SÃO PAULO (Reuters) - O que impulsiona Saul a fazer coisas impensáveis dentro de um campo de concentração? O personagem, interpretado pelo poeta e ator húngaro Géza Röhrig, é um mistério ao longo dos cento e poucos minutos de “O Filho de Saul”.
Ao mesmo tempo, ele é tão humano que é impossível não compreender suas motivações e simpatizar com ele – mesmo que não fiquem totalmente claros os seus motivos. Confinado num lugar que, embora não nomeado, parece ser Auschwitz, ele tem uma posição peculiar, fazendo parte do Sonderkommando, um grupo de prisioneiros cujo trabalho é limpar as câmaras de gás após as execuções e remover os cadáveres.

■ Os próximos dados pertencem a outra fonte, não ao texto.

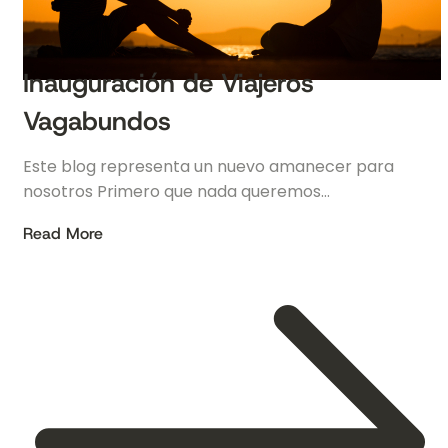
Inauguración de Viajeros
Vagabundos
Este blog representa un nuevo amanecer para
nosotros Primero que nada queremos…
Read More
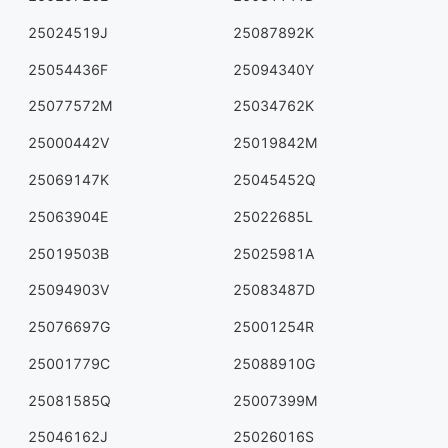
25024519J
25087892K
25054436F
25094340Y
25077572M
25034762K
25000442V
25019842M
25069147K
25045452Q
25063904E
25022685L
25019503B
25025981A
25094903V
25083487D
25076697G
25001254R
25001779C
25088910G
25081585Q
25007399M
25046162J
25026016S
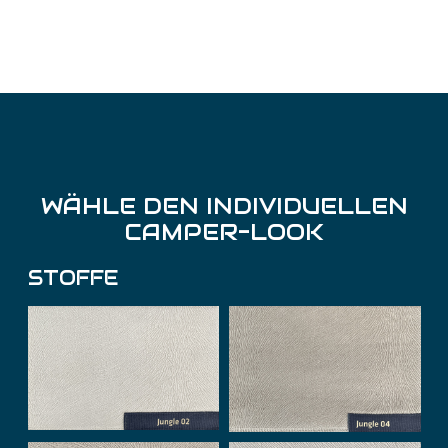
WÄHLE DEN INDIVIDUELLEN
CAMPER-LOOK
STOFFE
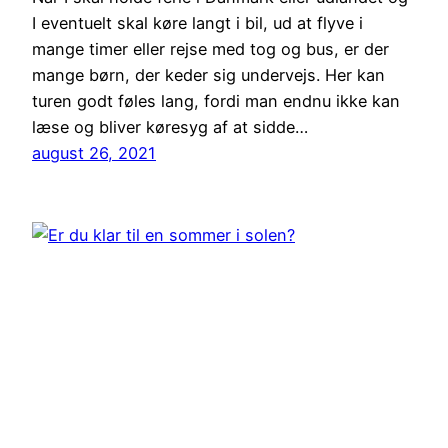
I eventuelt skal køre langt i bil, ud at flyve i
mange timer eller rejse med tog og bus, er der
mange børn, der keder sig undervejs. Her kan
turen godt føles lang, fordi man endnu ikke kan
læse og bliver køresyg af at sidde…
august 26, 2021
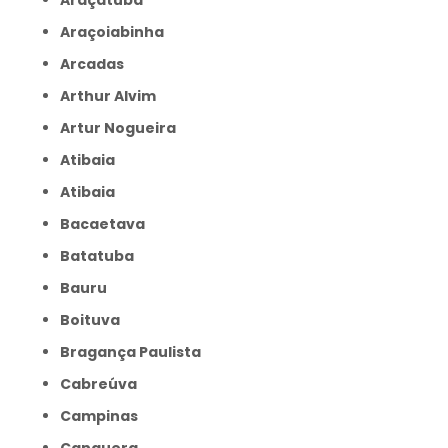
Araçatuba
Araçoiabinha
Arcadas
Arthur Alvim
Artur Nogueira
Atibaia
Atibaia
Bacaetava
Batatuba
Bauru
Boituva
Bragança Paulista
Cabreúva
Campinas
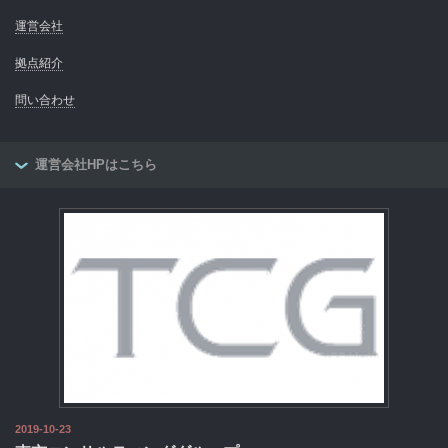
運営会社
拠点紹介
問い合わせ
運営会社HPはこちら
2019-10-23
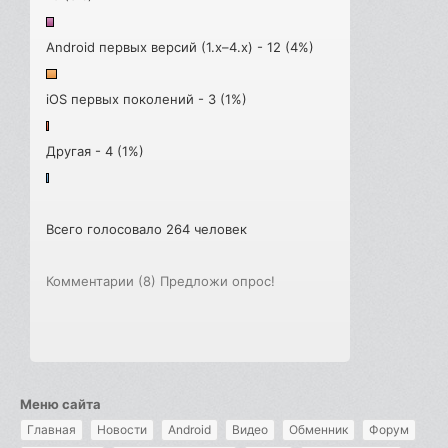
Android первых версий (1.x–4.x) - 12 (4%)
iOS первых поколений - 3 (1%)
Другая - 4 (1%)
Всего голосовало 264 человек
Комментарии (8)
Предложи опрос!
Меню сайта
Главная
Новости
Android
Видео
Обменник
Форум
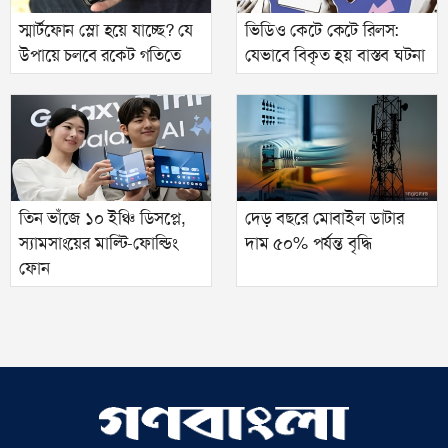
স্মার্টফোন স্লো হয়ে যাচ্ছে? যে
ভিডিও কেটে কেটে রিলস:
উপায়ে চলবে রকেট গতিতে
যেভাবে বিকৃত হয় বাস্তব ঘটনা
তিন ভাঁজে ১০ ইঞ্চি ডিসপ্লে,
দেড় বছরে মোবাইল ডাটার
স্যামসাংয়ের মাল্টি-ফোল্ডিং
দাম ৫০% পর্যন্ত বৃদ্ধি
ফোন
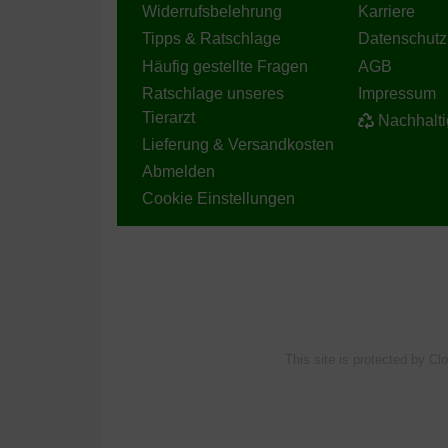
Widerrufsbelehrung
Karriere
Tipps & Ratschlage
Datenschutz
Häufig gestellte Fragen
AGB
Ratschlage unseres
Impressum
Tierarzt
Nachhalti
Lieferung & Versandkosten
Abmelden
Cookie Einstellungen
This site is protected by Cl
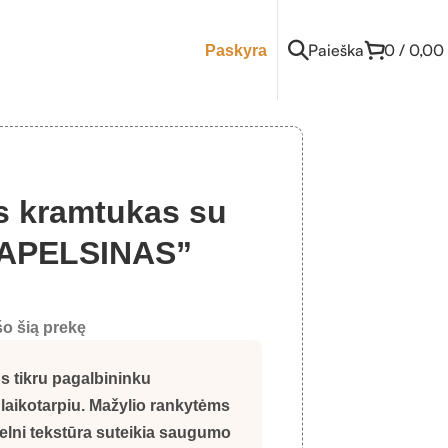
Paieška
0
/
0,00
Paskyra
s kramtukas su
“APELSINAS”
o šią prekę
s tikru pagalbininku
laikotarpiu. Mažylio rankytėms
švelni tekstūra suteikia saugumo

Ninguém escolhe estar nessa função. As pessoas evidentemente eram recrutadas, não podiam negar, pois seriam mortas também. E, ao aceitar, também sabiam estar assinando sua sentença de morte, porque ninguém ficava muito tempo nesse posto, pois eram Geheimnisträger – guardadores de segredos, conforme explica o letreiro no início do longa.
O filme se concentra na experiência de Saul a partir do momento em que vê que um garoto que saiu da câmara de gás e ainda está vivo – mas não fica assim por muito tempo, pois um oficial logo trata de acabar com a agonia. Saul, então, clama que este é o seu filho e decide que, a partir de sua “posição privilegiada”, vai dar um enterro digno ao menino.
Para tal, precisa encontrar entre os outros prisioneiros um rabino. É uma jornada que o levará ao submundo de um inferno, onde propinas e chantagens são a moeda de troca. A câmera, assinada por Mátyás Erdély, está literalmente colada em Saul, que aparece em praticamente em todas as cenas. O senso de desorientação proposital do filme – dirigido pelo estreante László Nemes – também é propiciado pelo trabalho de som, muitas vezes composto de ruídos, conversas e sussurros de pessoas que estão fora do quadro.
Enquanto Saul procura o rabino, ele também descobre que outros membros do Sonderkommando estão organizando uma rebelião para destruir câmaras de gás, e ele é recrutado para ajudar. Sem muita opção, acaba se juntando a eles na esperança de conseguir a simpatia dos colegas ao seu objetivo, tornando-se um rebelde por acidente.
O filme de Nemes – cujo roteiro é assinado por ele e Clara Royer – toca em alguns temas polêmicos, entre eles o Sonderkommando, mostrando que eles não eram colaboradores, mas tão vítimas quanto os demais prisioneiros, e todos eram tratados iguais.
O que talvez possa distingui-los dentro da dinâmica de um campo de concentração era sua posição e testemunho. Por isso, ao fazer de Saul o foco de todo o longa, o diretor traz uma abordagem distinta de muito que se viu sobre o assunto. O enterro do filho funciona de forma simbólica como o propósito que move o protagonista, mas é a investigação de diversos círculos de poder e horror que interessa ao cineasta. É pelos olhos assustados e incrédulos do personagem que compreendemos seu horror – que se assemelha ao de muitos.
Com o formato de tela quadrado e a câmera grudada em Saul (e seu entorno geralmente borrado), Nemes parece apontar que no relato de um homem pode conter todo o contexto de um momento histórico. O diretor estreia em longa, depois de trabalhar como assistente do veterano cineasta húngaro Bela Tárr, e mostra um domínio da linguagem cinematográfica especialmente no sentido de convergir forma e conteúdo, criando um diálogo entre o que se vê na tela e como retrata a trama.
A proposital confusão cênica espelha o desnorteamento de seus personagens diante do destino inevitável. Os barulhos, os borrões da imagem, tudo contribui no sentido de tirar o sentido do público. Nemes consegue um feito raro, trazer uma visão nova para um assunto já tão abordado pelo cinema, o Holocausto.
Favorito ao Oscar de melhor filme estrangeiro (representante da Hungria) – e já ganhador do Globo de Ouro na categoria –, “O Filho de Saul” estreou mundialmente na mostra competitiva do Festival de Cannes, em 2015, de onde saiu com um inexplicável Grande Prêmio do Júri (uma espécie de medalha de prata), perdendo a Palma de Ouro para o equivocado “Dheepan: O Refúgio”, do francês Jacques Audiard, um grande cineasta, num momento fraco com essa obra.